## Records to use
_ _ _ _
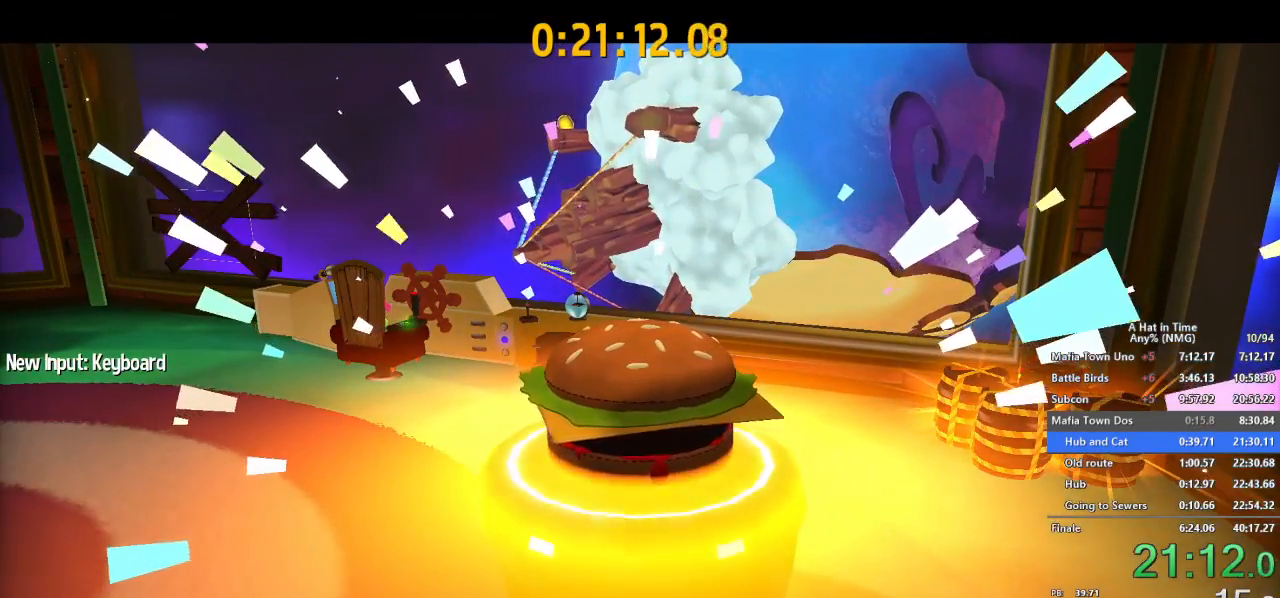
{"buttons": ["SELECT"], "left_stick": "center", "right_stick": "center", "button_events": []}
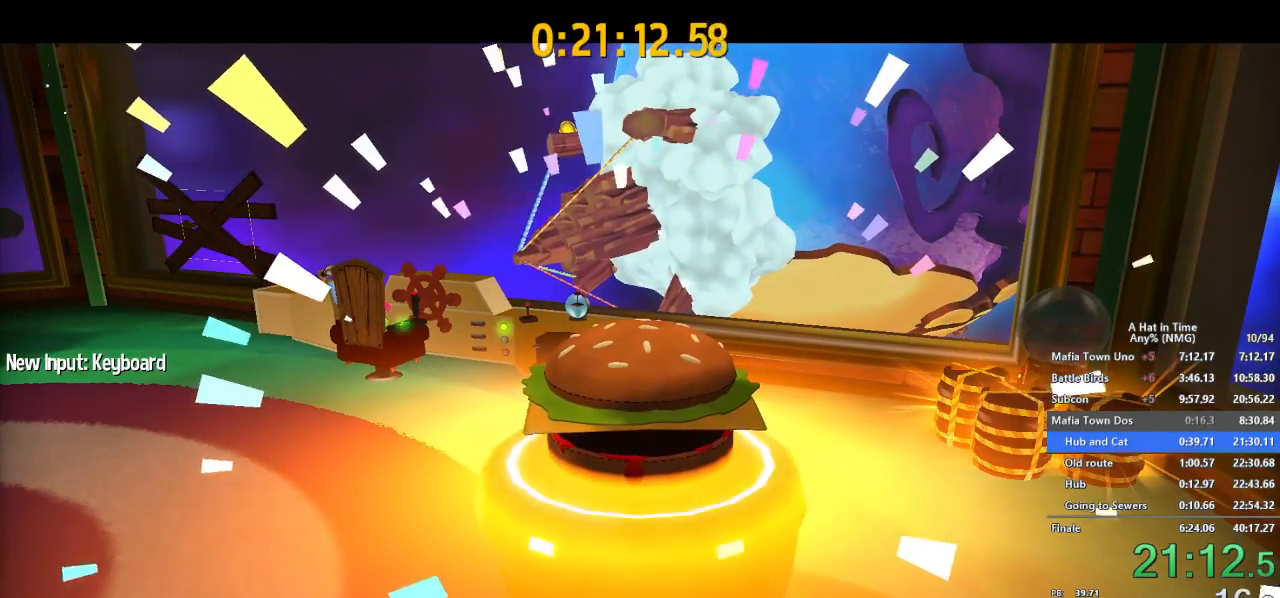
{"buttons": ["SELECT"], "left_stick": "center", "right_stick": "center", "button_events": []}
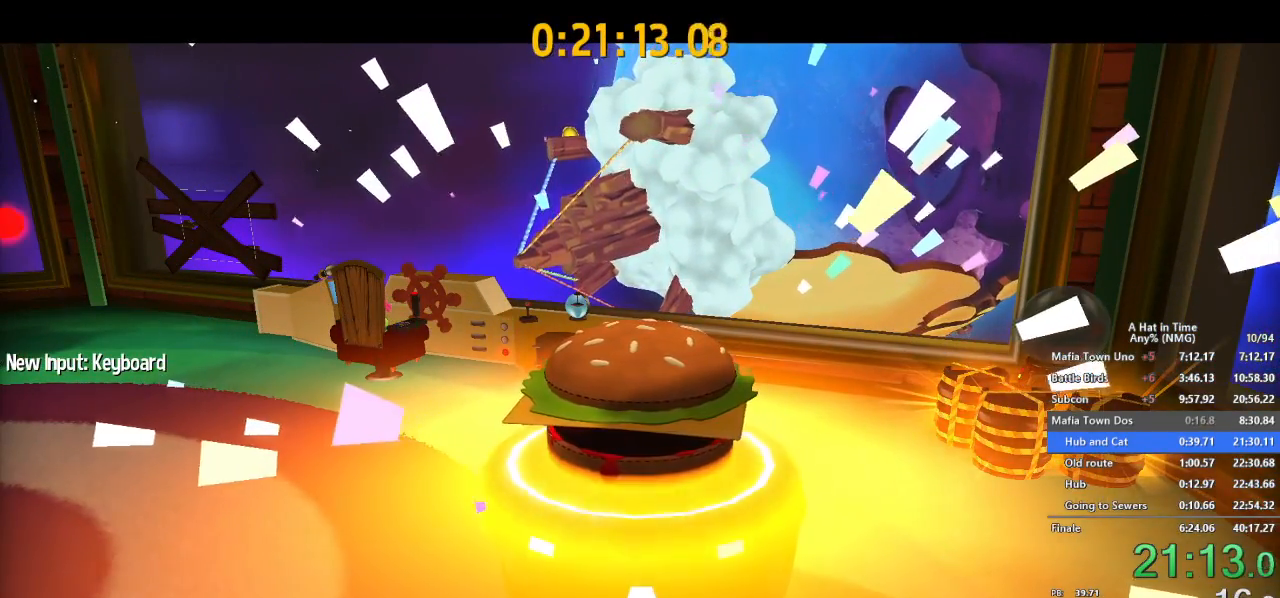
{"buttons": ["SELECT"], "left_stick": "center", "right_stick": "center", "button_events": []}
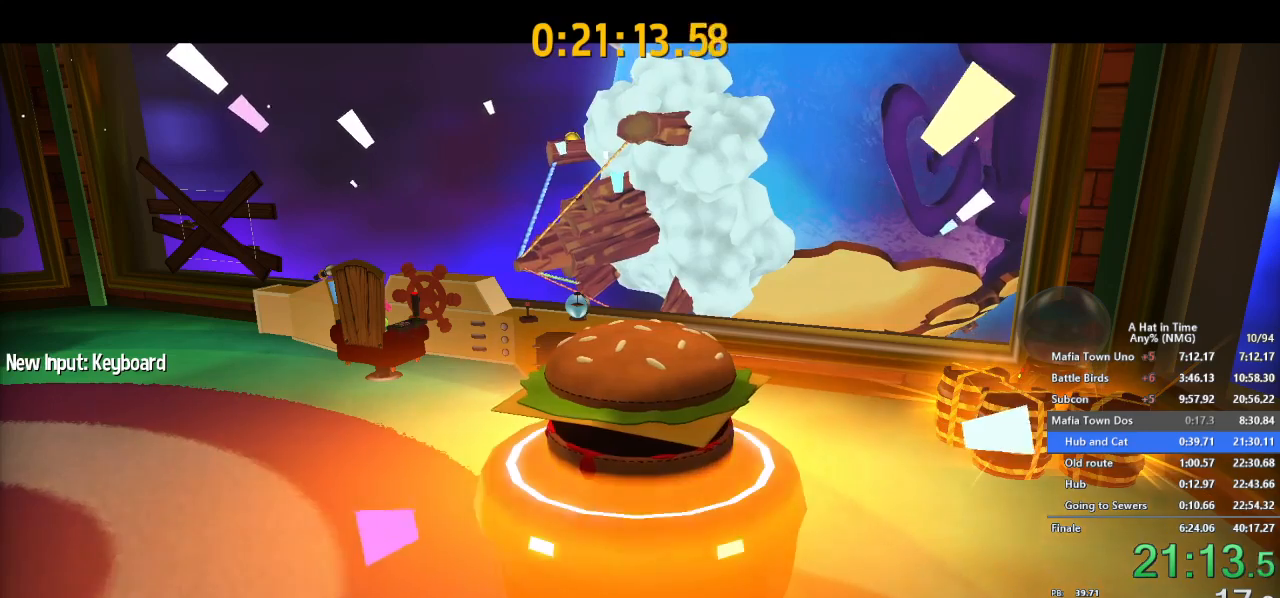
{"buttons": ["SELECT"], "left_stick": "center", "right_stick": "center", "button_events": []}
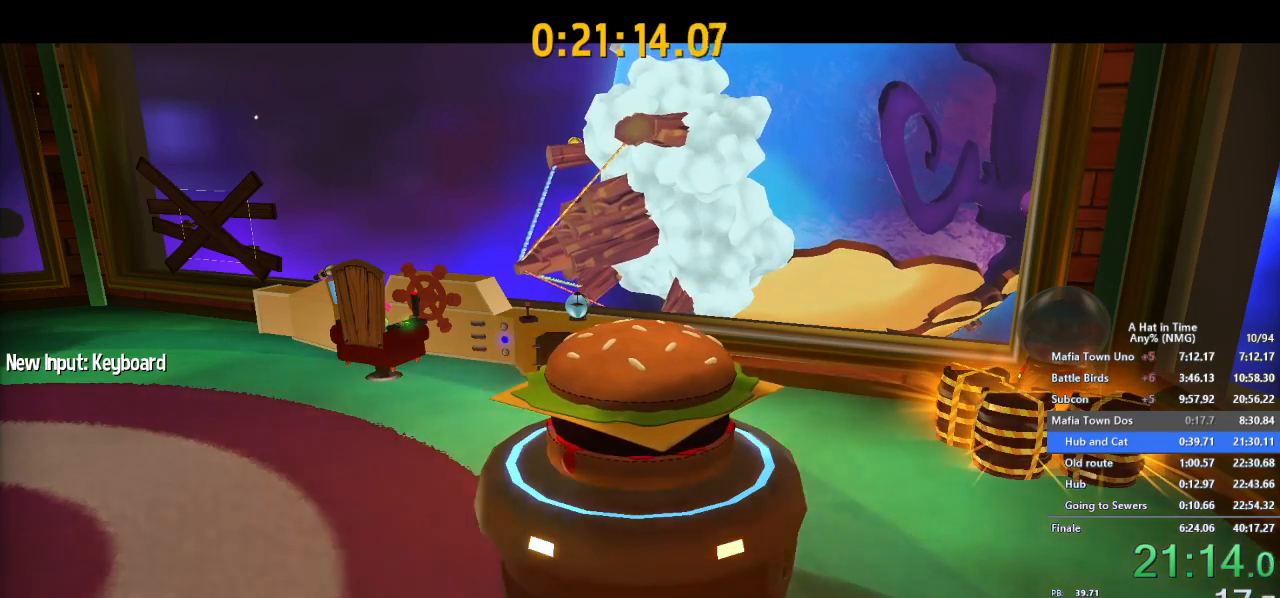
{"buttons": ["SELECT"], "left_stick": "center", "right_stick": "center", "button_events": []}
_ _ _ _
## Task statement
Set down the material above word for word and skip its pictures.

## Output for this exercise
{"buttons": ["SELECT"], "left_stick": "center", "right_stick": "center", "button_events": []}
{"buttons": ["SELECT"], "left_stick": "center", "right_stick": "center", "button_events": []}
{"buttons": ["SELECT"], "left_stick": "center", "right_stick": "center", "button_events": []}
{"buttons": ["SELECT"], "left_stick": "center", "right_stick": "center", "button_events": []}
{"buttons": ["SELECT"], "left_stick": "center", "right_stick": "center", "button_events": []}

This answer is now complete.